>>158Recommendation? No, his albums are not good, but I learnt a lot by simply listening to him. I just like how he handles rhythm, and only that; I don't like his other choices, especially his choice of tones and the whole aesthetic. You see I always separate the good parts out and when I recommend/listen to something it's nearly never wholehearted.
When he works with Ikeda/Vainio it becomes good, for example Live 2002, and Cyclo. Id. Especially Cyclo. Id. It maybe really hipster but the way the sounds are organized is mind blowing.
IDK how The Body can be related to Atom^{TM} since I sense no connection between them.
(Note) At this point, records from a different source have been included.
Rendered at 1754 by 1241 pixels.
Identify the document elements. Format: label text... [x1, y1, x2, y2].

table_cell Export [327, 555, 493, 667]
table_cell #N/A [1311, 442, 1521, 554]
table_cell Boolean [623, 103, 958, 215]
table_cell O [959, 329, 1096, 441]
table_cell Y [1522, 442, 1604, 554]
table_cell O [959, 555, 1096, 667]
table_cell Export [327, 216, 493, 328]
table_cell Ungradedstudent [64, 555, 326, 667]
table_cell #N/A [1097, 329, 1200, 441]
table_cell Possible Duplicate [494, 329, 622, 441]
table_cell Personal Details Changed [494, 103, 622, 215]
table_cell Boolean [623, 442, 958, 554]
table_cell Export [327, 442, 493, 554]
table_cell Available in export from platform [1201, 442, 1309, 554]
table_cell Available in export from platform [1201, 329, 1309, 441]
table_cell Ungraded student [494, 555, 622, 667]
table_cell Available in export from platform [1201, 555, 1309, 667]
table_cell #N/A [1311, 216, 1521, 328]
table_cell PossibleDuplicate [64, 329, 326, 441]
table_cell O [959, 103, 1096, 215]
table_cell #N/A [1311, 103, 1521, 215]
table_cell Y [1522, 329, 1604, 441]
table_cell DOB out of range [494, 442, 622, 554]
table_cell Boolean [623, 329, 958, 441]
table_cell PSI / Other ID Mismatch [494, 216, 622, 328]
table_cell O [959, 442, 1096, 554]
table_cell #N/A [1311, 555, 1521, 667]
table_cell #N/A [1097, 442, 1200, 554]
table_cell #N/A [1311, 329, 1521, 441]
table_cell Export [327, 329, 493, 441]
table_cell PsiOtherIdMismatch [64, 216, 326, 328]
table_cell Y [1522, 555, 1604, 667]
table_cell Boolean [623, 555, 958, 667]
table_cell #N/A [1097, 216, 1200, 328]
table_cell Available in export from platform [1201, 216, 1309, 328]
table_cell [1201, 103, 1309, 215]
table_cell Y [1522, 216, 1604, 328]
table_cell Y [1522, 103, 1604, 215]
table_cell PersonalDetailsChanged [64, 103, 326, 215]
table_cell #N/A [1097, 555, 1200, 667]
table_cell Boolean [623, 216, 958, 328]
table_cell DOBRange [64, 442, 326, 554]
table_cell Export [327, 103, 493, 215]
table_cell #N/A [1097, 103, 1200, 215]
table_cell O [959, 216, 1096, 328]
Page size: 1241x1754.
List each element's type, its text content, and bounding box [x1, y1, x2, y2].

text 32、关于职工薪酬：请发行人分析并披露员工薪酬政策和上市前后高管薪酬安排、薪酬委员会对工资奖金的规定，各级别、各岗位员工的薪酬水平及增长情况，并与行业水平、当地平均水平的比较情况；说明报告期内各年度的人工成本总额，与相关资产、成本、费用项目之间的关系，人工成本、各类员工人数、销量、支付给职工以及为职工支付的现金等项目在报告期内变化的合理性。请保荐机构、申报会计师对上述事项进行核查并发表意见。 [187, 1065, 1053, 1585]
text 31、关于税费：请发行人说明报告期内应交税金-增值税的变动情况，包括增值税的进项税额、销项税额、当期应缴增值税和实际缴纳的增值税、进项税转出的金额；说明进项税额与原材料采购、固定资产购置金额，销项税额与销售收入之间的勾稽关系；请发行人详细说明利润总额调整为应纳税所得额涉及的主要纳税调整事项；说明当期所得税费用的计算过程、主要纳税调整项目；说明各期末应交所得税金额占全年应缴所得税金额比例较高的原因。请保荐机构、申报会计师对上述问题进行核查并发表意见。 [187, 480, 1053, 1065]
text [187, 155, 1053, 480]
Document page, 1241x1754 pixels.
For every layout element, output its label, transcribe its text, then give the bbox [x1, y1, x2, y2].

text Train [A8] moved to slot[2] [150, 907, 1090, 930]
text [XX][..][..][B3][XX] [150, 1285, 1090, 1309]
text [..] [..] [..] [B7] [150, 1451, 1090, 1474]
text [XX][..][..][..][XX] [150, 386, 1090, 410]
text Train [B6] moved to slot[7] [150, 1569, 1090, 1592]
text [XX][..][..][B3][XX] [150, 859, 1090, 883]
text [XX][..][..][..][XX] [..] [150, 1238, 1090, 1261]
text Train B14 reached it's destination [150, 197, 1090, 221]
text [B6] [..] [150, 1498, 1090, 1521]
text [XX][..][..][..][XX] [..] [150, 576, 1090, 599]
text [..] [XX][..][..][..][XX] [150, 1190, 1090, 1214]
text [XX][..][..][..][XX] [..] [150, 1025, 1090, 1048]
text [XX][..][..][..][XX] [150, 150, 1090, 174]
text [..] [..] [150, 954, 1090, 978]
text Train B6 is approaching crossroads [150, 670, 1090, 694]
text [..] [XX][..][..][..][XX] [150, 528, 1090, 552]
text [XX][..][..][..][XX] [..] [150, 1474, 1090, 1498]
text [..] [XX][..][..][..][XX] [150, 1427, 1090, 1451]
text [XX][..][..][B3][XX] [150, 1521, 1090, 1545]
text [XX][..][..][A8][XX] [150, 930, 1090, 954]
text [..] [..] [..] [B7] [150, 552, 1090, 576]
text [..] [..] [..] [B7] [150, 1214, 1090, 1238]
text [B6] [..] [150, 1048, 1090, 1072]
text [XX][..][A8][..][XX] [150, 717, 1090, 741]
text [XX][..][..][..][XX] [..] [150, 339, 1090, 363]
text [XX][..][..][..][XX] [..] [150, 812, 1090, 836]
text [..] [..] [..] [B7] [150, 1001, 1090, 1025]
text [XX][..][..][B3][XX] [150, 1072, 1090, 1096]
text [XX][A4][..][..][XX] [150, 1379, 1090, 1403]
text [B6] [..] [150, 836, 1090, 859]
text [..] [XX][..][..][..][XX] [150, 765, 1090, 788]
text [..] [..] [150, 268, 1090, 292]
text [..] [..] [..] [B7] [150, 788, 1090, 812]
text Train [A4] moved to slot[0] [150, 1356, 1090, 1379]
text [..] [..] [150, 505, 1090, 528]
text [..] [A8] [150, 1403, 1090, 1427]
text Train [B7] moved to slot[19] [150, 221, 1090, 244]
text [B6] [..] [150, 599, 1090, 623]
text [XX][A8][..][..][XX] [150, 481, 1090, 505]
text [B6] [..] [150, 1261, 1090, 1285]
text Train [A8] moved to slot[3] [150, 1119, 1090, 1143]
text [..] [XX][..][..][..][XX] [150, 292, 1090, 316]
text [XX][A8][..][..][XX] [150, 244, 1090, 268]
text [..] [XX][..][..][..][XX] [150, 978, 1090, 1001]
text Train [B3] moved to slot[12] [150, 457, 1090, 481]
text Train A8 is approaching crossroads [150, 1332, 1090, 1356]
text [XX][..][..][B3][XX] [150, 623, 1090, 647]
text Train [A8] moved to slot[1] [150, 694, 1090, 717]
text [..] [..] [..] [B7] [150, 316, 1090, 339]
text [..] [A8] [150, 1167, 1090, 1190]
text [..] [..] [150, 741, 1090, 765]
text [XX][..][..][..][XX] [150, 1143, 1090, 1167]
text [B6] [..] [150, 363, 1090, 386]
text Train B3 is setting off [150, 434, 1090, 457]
But neither of them are chaotic.
"Bodily" is something subtle since everything can be "bodily". But for me when rhythms become fixed and groovy like, eh, traditional electronic music, it becomes "bodily". And I need organization.
Atom^{TM}. Wow, why is it chaotic? It's extremely ordered to me. In general I want musicians to restrict the range of timbre/tones they use and organize them well without being too club-rhythmic/groovy.
The Body has a slowly evolving texture and a dynamic. I don't think it is similar to Sleep at all. Sleep is stoner and has great solos but sounds like a jam band, The Body is really more like Sunn O))) but more structured.
For me Nietzsche is really never related to any electronic music, neither to black metal. Keith Jarrett's improvisations, especially Vienna Pt.1, Scala Pt.1, Paris Concert, they're Nietzschean. I'll never link Nietzsche to any subculture-like music but to the grand Western tradition and Americana, etc.
It's really strange to me since Nietzsche for me is a philosopher of value and morality, not a philosopher of whatever will to power. He's an extremely ethical and classical man, and to some extent Deleuze was also an extremely classical man, his philosophy per se never reminds me of any electronic music or subculture but classy Leibniz, Spinoza, etc. I don't understand the connection you makes.